Page-level text extractions:

────────

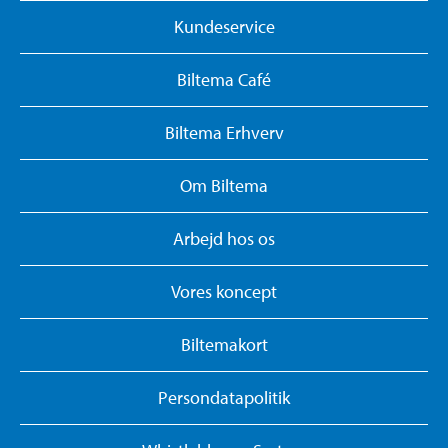
Kundeservice
Biltema Café
Biltema Erhverv
Om Biltema
Arbejd hos os
Vores koncept
Biltemakort
Persondatapolitik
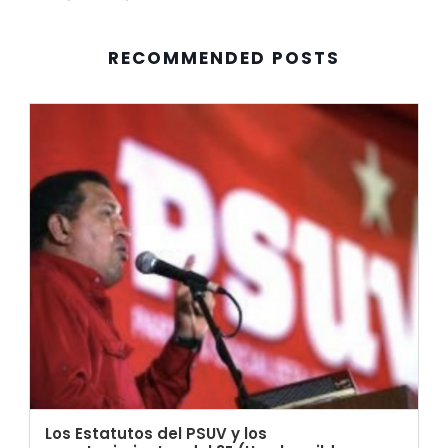
RECOMMENDED POSTS
Los Estatutos del PSUV y los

────────

> [YOUR ASSIGNMENT]:
The records above should be repeated exactly, with no pictures in the copy.

> [ANSWER FOR THE TASK]:
Kundeservice
Biltema Café
Biltema Erhverv
Om Biltema
Arbejd hos os
Vores koncept
Biltemakort
Persondatapolitik
RECOMMENDED POSTS
Los Estatutos del PSUV y los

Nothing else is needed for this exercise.